Information supplied

┌────────

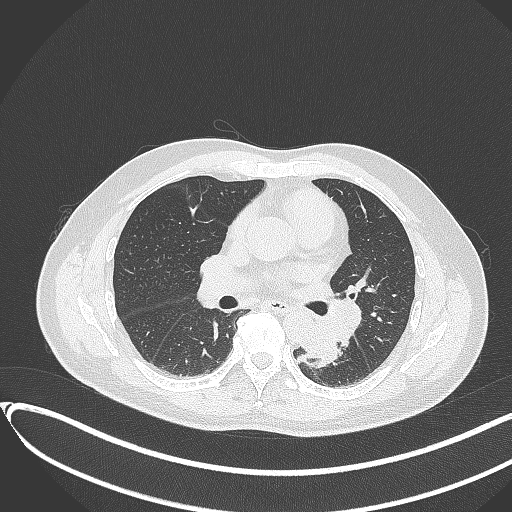
Chest CT, one axial slice; slice 185 of 417 in the series (ordered by position); reconstruction kernel B70f; 120 kVp; lung window (W 1500 / L -600 HU); 512 × 512 image matrix. Male patient, age 54 years. Case-level facts recorded for this patient, not image findings: clinical TNM (as recorded): T3 N0 M0.
Outlined on this slice (rectangle marked by the reading radiologist):
- lung tumour (recorded histology: squamous cell carcinoma): bounding box (x1, y1, x2, y2) in pixels: (294, 314, 348, 369)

└────────

What you should do
Every word of the material above should be copied exactly; no pictures.

Answer section
Chest CT, one axial slice; slice 185 of 417 in the series (ordered by position); reconstruction kernel B70f; 120 kVp; lung window (W 1500 / L -600 HU); 512 × 512 image matrix. Male patient, age 54 years. Case-level facts recorded for this patient, not image findings: clinical TNM (as recorded): T3 N0 M0.
Outlined on this slice (rectangle marked by the reading radiologist):
- lung tumour (recorded histology: squamous cell carcinoma): bounding box (x1, y1, x2, y2) in pixels: (294, 314, 348, 369)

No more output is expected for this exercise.